Six months.

Today marked the sixth month of me leaving my people. I marked off the day with a sigh and sat by the window that overlooked the sea. Today felt like any other day which I found surprising. I thought I would feel more freedom but I felt nothing. I guess all the banished returned because they couldn't find what they felt to be missing. As I stretched I realized that I did feel something: a sharp pain in my right wing.

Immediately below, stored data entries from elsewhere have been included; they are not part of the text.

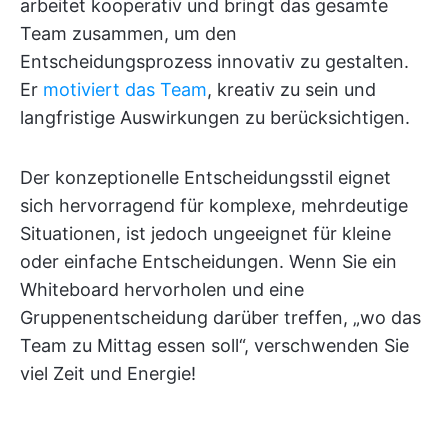
arbeitet kooperativ und bringt das gesamte
Team zusammen, um den
Entscheidungsprozess innovativ zu gestalten.
Er
motiviert das Team
, kreativ zu sein und
langfristige Auswirkungen zu berücksichtigen.
Der konzeptionelle Entscheidungsstil eignet
sich hervorragend für komplexe, mehrdeutige
Situationen, ist jedoch ungeeignet für kleine
oder einfache Entscheidungen. Wenn Sie ein
Whiteboard hervorholen und eine
Gruppenentscheidung darüber treffen, „wo das
Team zu Mittag essen soll“, verschwenden Sie
viel Zeit und Energie!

I turned around to look at it and I took in a sharp breath as I discovered the source of the pain. My beautiful lavender wing had a rugged hole in the middle of it which made it impossible to fly. Not that I was going to be flying anytime soon anyway, all of my people with the exception of Zander, Rekos and Rikia believed me to be banished and banished angelus couldn't fly. Only the three of us knew that I had fought my way out. I wasn't going to be stuck there under the rule of Rekos, I didn't belong there and everyone knew it. At least if I was going to have to leave eventually I might as well leave while it was under my power to do so. "Poor Zander," I thought to myself with a small smile. "He knew it was coming and he tried to stop it but it happened anyway." I slowly spun a nearby pen in circles as I remembered how it started and the events that followed. I admit it could have gone smoother and better but they didn't. I don't think any of us really thought anything was going to happen.